* _WHAT THE EXERCISE ASKS_: Using the records below, write out only the lines from the line containing "Structures marked on this image (outlined" up to and including the line containing "IVA (7th edition)", exactly, with no pictures.

(Collected data entries)
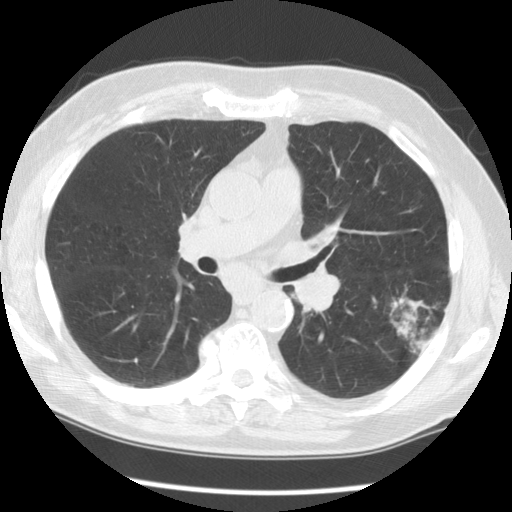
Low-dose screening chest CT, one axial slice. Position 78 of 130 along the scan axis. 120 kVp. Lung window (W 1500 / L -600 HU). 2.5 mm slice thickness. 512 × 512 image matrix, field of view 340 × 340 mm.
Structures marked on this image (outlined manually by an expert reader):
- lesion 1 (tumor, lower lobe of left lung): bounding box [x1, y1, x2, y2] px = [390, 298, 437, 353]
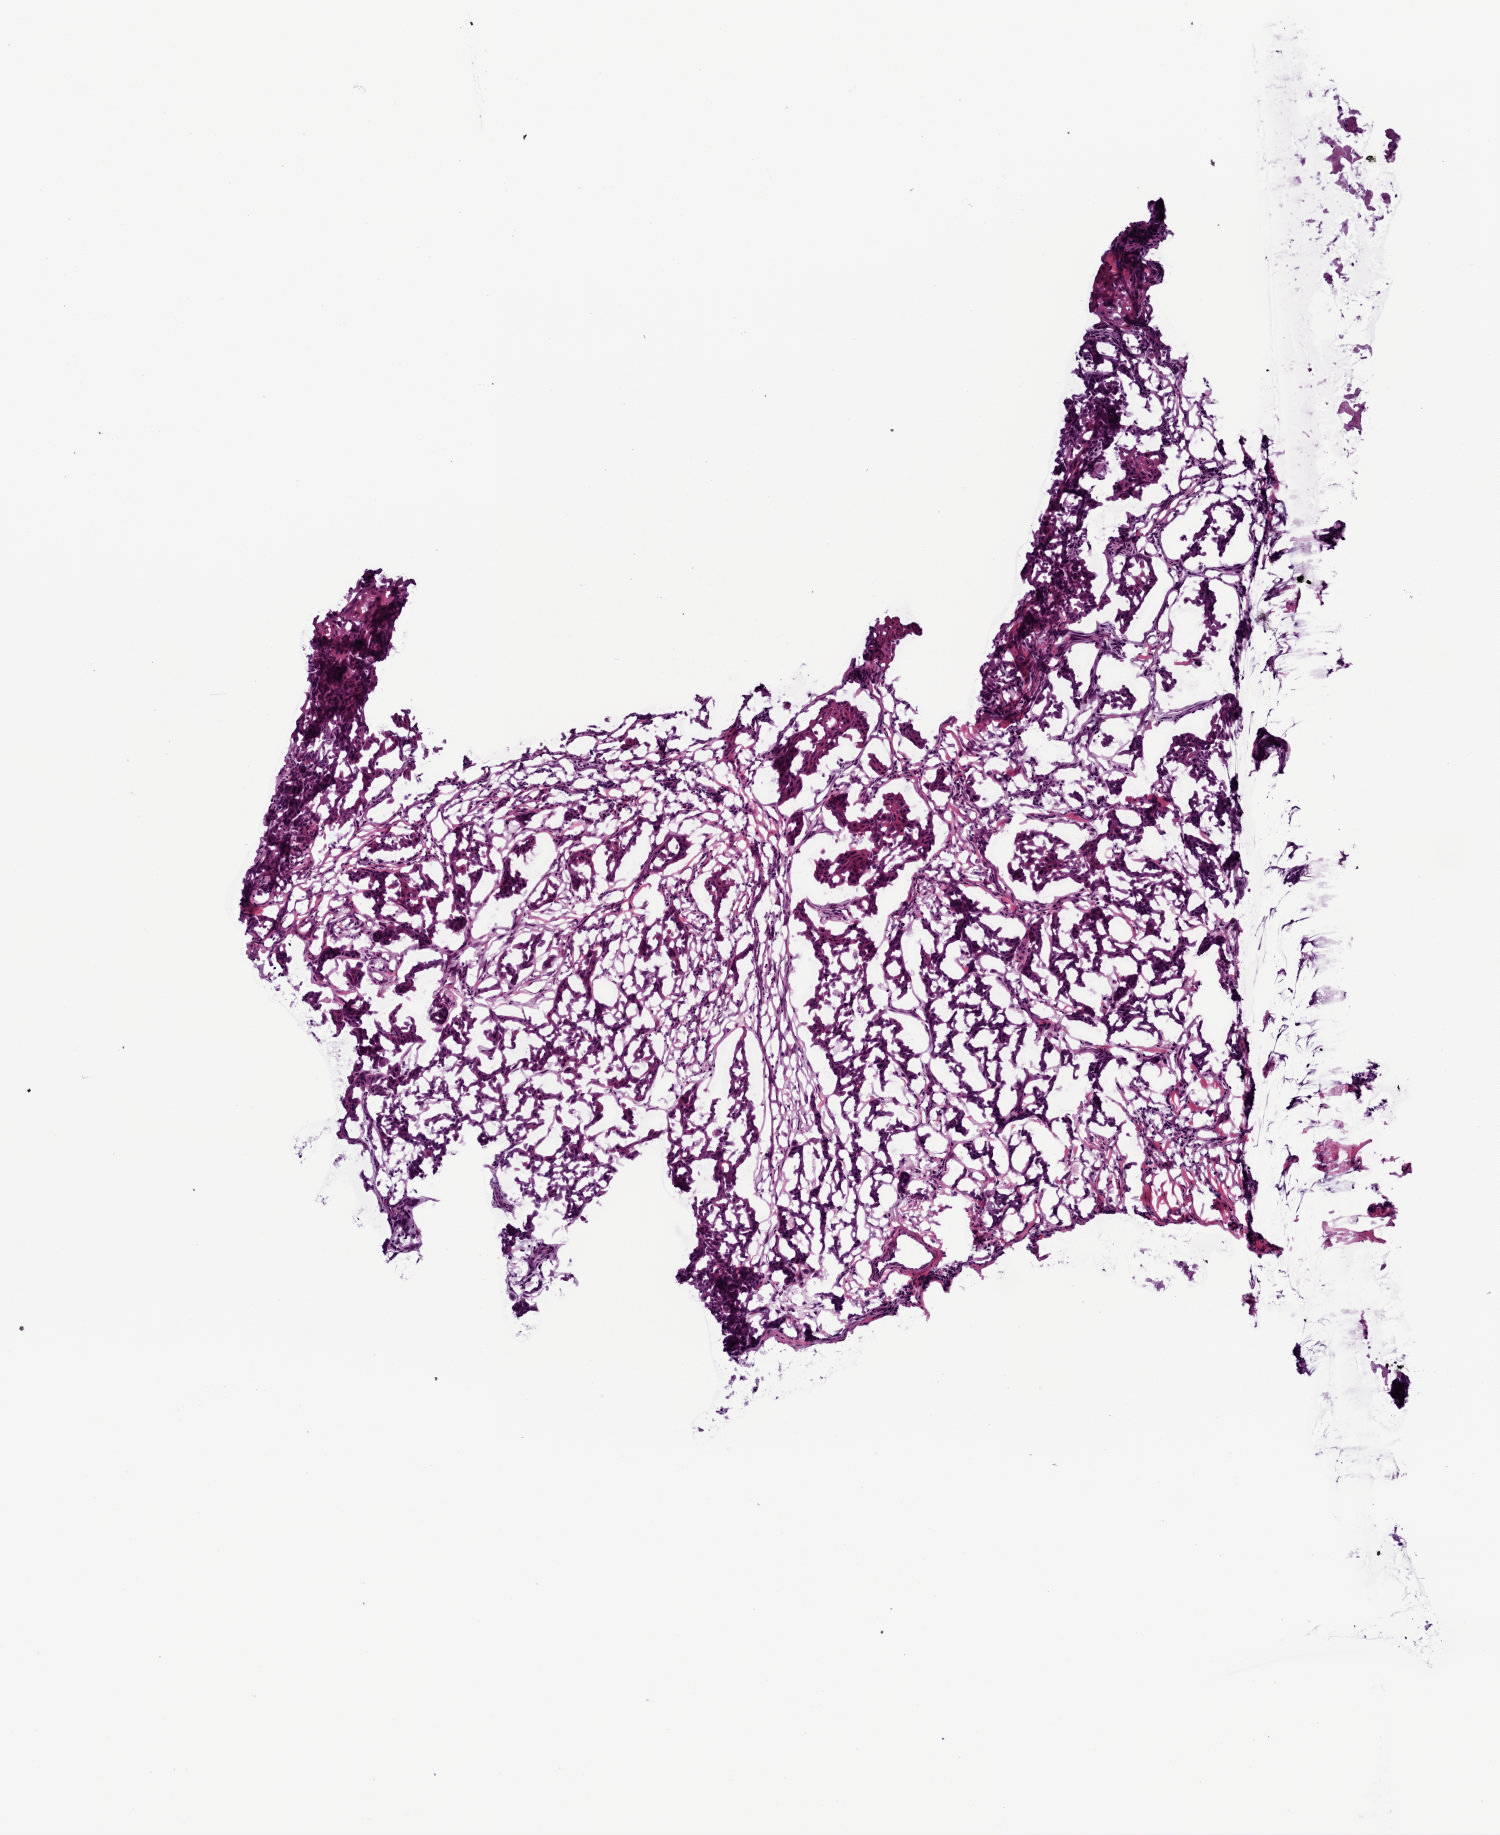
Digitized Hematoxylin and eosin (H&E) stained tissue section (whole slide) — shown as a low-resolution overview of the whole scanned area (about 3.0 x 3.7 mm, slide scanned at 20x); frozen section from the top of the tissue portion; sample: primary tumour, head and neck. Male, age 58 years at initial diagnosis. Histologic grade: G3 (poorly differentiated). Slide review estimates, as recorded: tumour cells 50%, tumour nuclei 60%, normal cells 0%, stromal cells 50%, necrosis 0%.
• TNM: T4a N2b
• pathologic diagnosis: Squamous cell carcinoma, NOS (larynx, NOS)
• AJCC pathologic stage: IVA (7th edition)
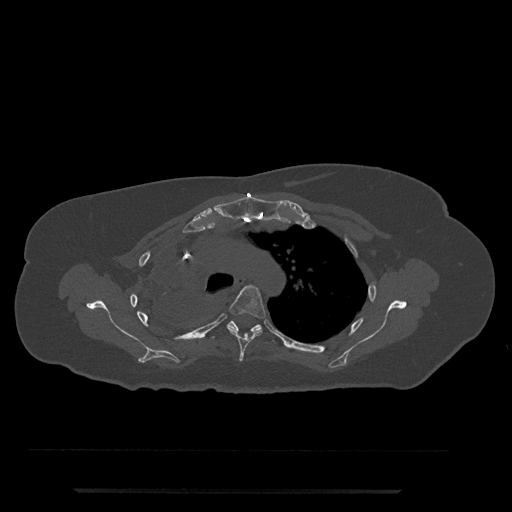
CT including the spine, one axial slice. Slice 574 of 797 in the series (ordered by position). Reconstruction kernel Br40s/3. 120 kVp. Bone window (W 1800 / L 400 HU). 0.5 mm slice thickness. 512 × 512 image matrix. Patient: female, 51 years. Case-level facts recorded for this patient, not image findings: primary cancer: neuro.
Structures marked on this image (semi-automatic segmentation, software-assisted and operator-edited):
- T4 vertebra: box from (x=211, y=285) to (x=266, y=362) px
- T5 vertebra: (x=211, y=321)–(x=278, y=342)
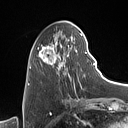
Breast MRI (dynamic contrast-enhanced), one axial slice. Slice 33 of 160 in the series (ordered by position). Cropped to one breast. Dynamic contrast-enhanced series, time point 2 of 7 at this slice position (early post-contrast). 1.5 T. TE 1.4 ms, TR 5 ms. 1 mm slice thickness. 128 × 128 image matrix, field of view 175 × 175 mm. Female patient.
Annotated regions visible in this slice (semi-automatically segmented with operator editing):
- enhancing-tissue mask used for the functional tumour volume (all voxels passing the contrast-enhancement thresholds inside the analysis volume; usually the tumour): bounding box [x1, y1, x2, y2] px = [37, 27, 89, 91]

--

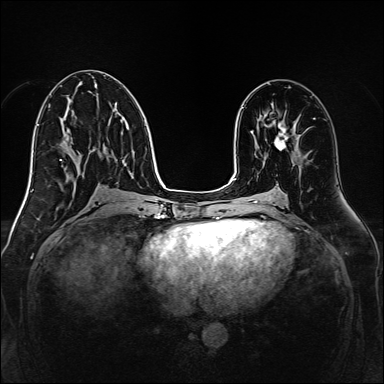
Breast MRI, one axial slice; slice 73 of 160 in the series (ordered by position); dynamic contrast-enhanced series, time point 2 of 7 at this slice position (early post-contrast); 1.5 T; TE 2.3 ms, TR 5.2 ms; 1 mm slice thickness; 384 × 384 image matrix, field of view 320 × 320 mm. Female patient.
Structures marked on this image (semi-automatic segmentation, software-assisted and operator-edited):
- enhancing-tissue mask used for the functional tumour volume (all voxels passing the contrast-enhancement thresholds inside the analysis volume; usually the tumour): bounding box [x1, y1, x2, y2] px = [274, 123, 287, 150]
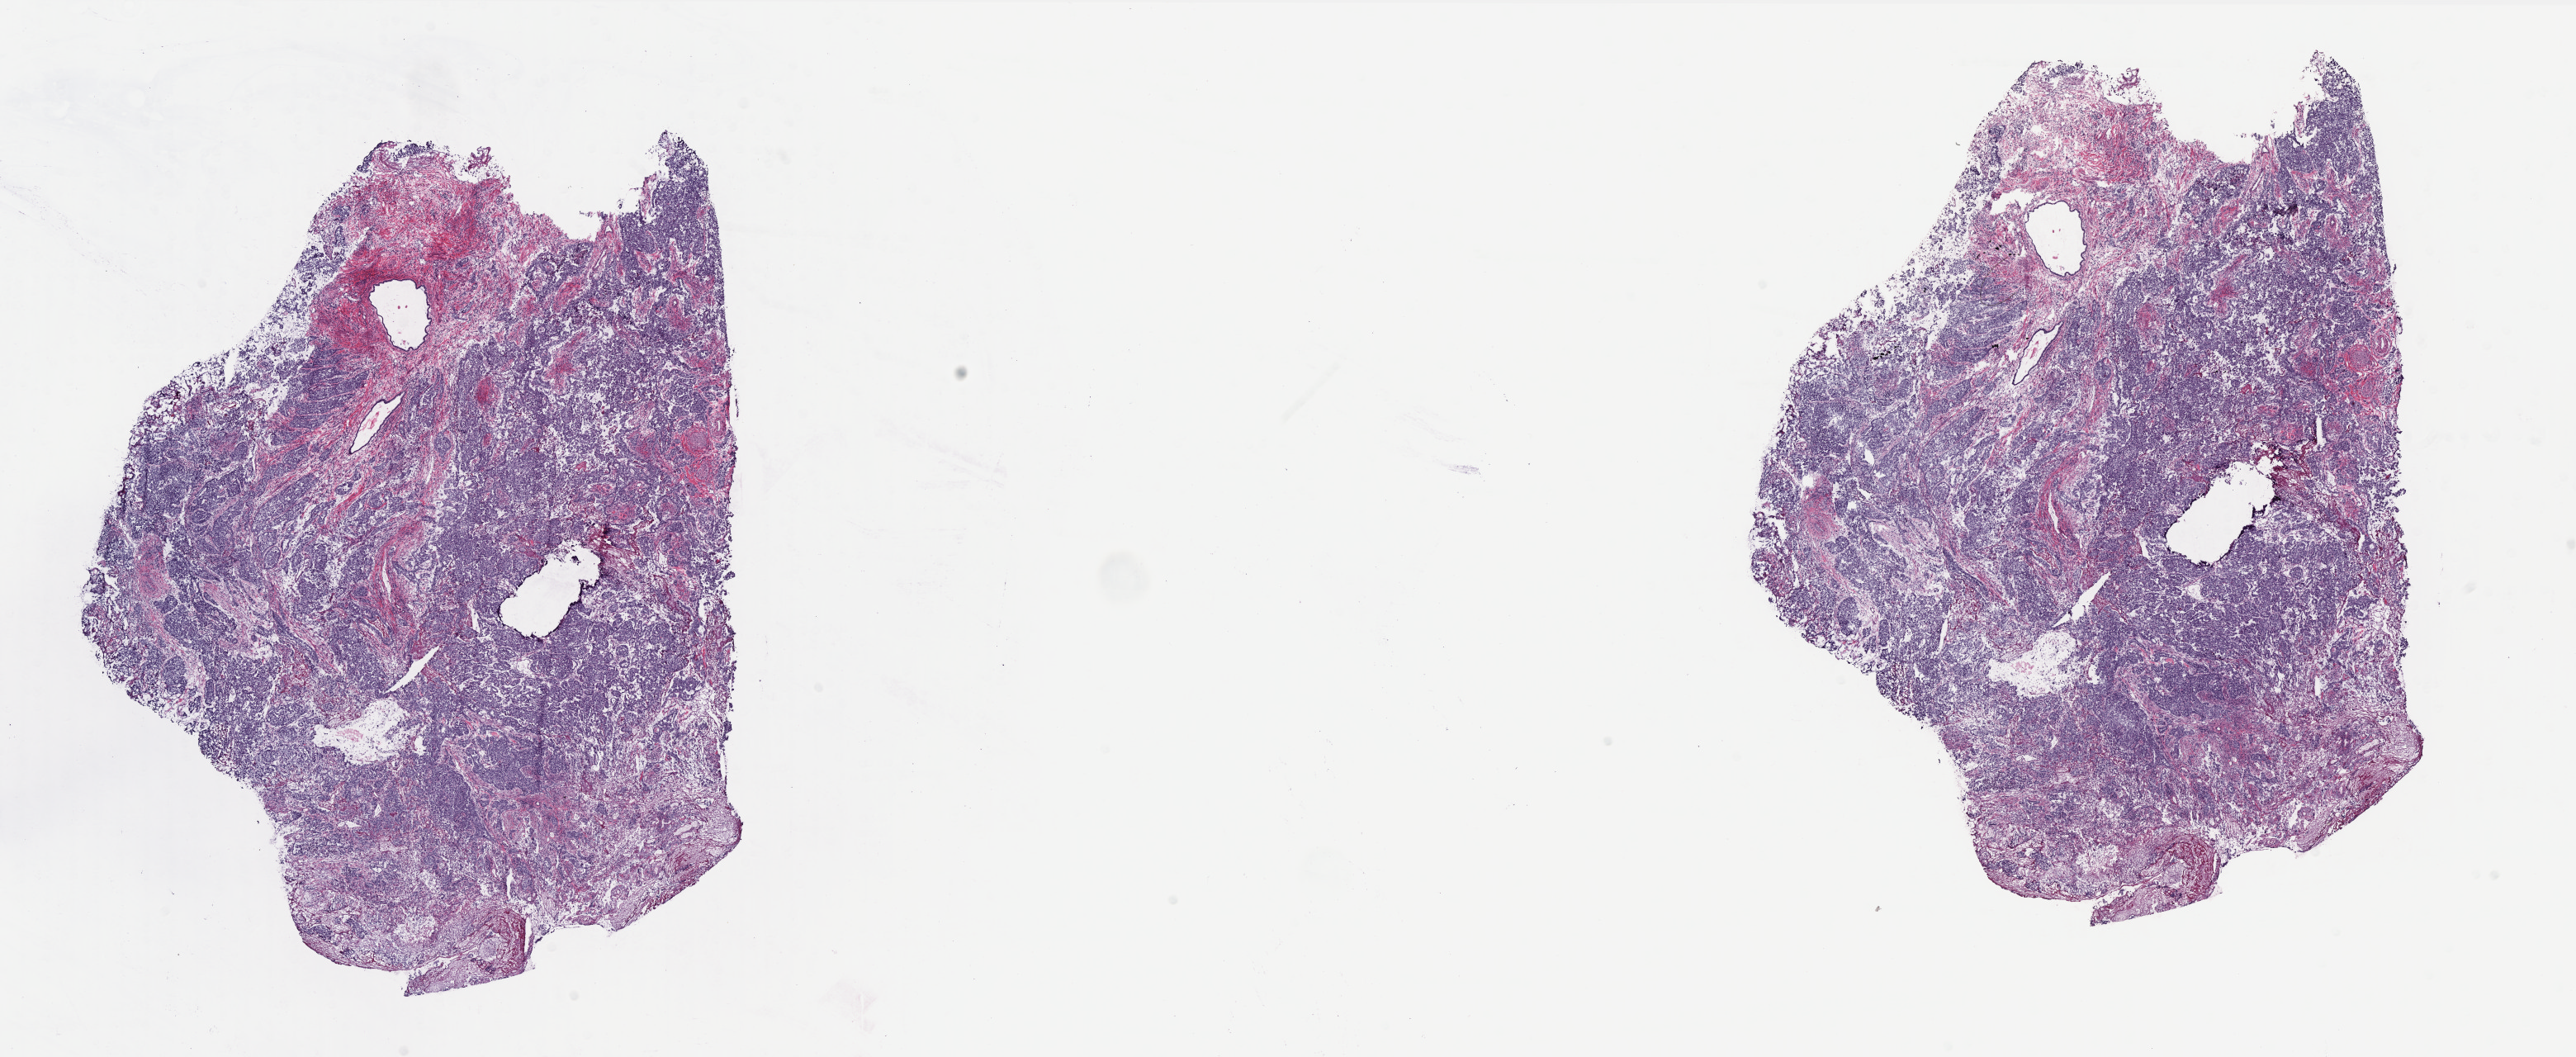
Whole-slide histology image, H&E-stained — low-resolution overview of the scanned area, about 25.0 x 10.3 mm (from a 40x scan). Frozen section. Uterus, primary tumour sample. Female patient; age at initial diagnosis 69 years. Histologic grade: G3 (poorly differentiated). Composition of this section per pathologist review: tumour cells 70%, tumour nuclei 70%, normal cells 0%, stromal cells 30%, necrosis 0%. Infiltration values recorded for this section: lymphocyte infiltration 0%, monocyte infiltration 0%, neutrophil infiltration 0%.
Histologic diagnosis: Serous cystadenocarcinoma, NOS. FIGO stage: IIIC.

* _ANSWER TO THIS TASK_:
Structures marked on this image (outlined manually by an expert reader):
- lesion 1 (tumor, lower lobe of left lung): bounding box [x1, y1, x2, y2] px = [390, 298, 437, 353]
Digitized Hematoxylin and eosin (H&E) stained tissue section (whole slide) — shown as a low-resolution overview of the whole scanned area (about 3.0 x 3.7 mm, slide scanned at 20x); frozen section from the top of the tissue portion; sample: primary tumour, head and neck. Male, age 58 years at initial diagnosis. Histologic grade: G3 (poorly differentiated). Slide review estimates, as recorded: tumour cells 50%, tumour nuclei 60%, normal cells 0%, stromal cells 50%, necrosis 0%.
• TNM: T4a N2b
• pathologic diagnosis: Squamous cell carcinoma, NOS (larynx, NOS)
• AJCC pathologic stage: IVA (7th edition)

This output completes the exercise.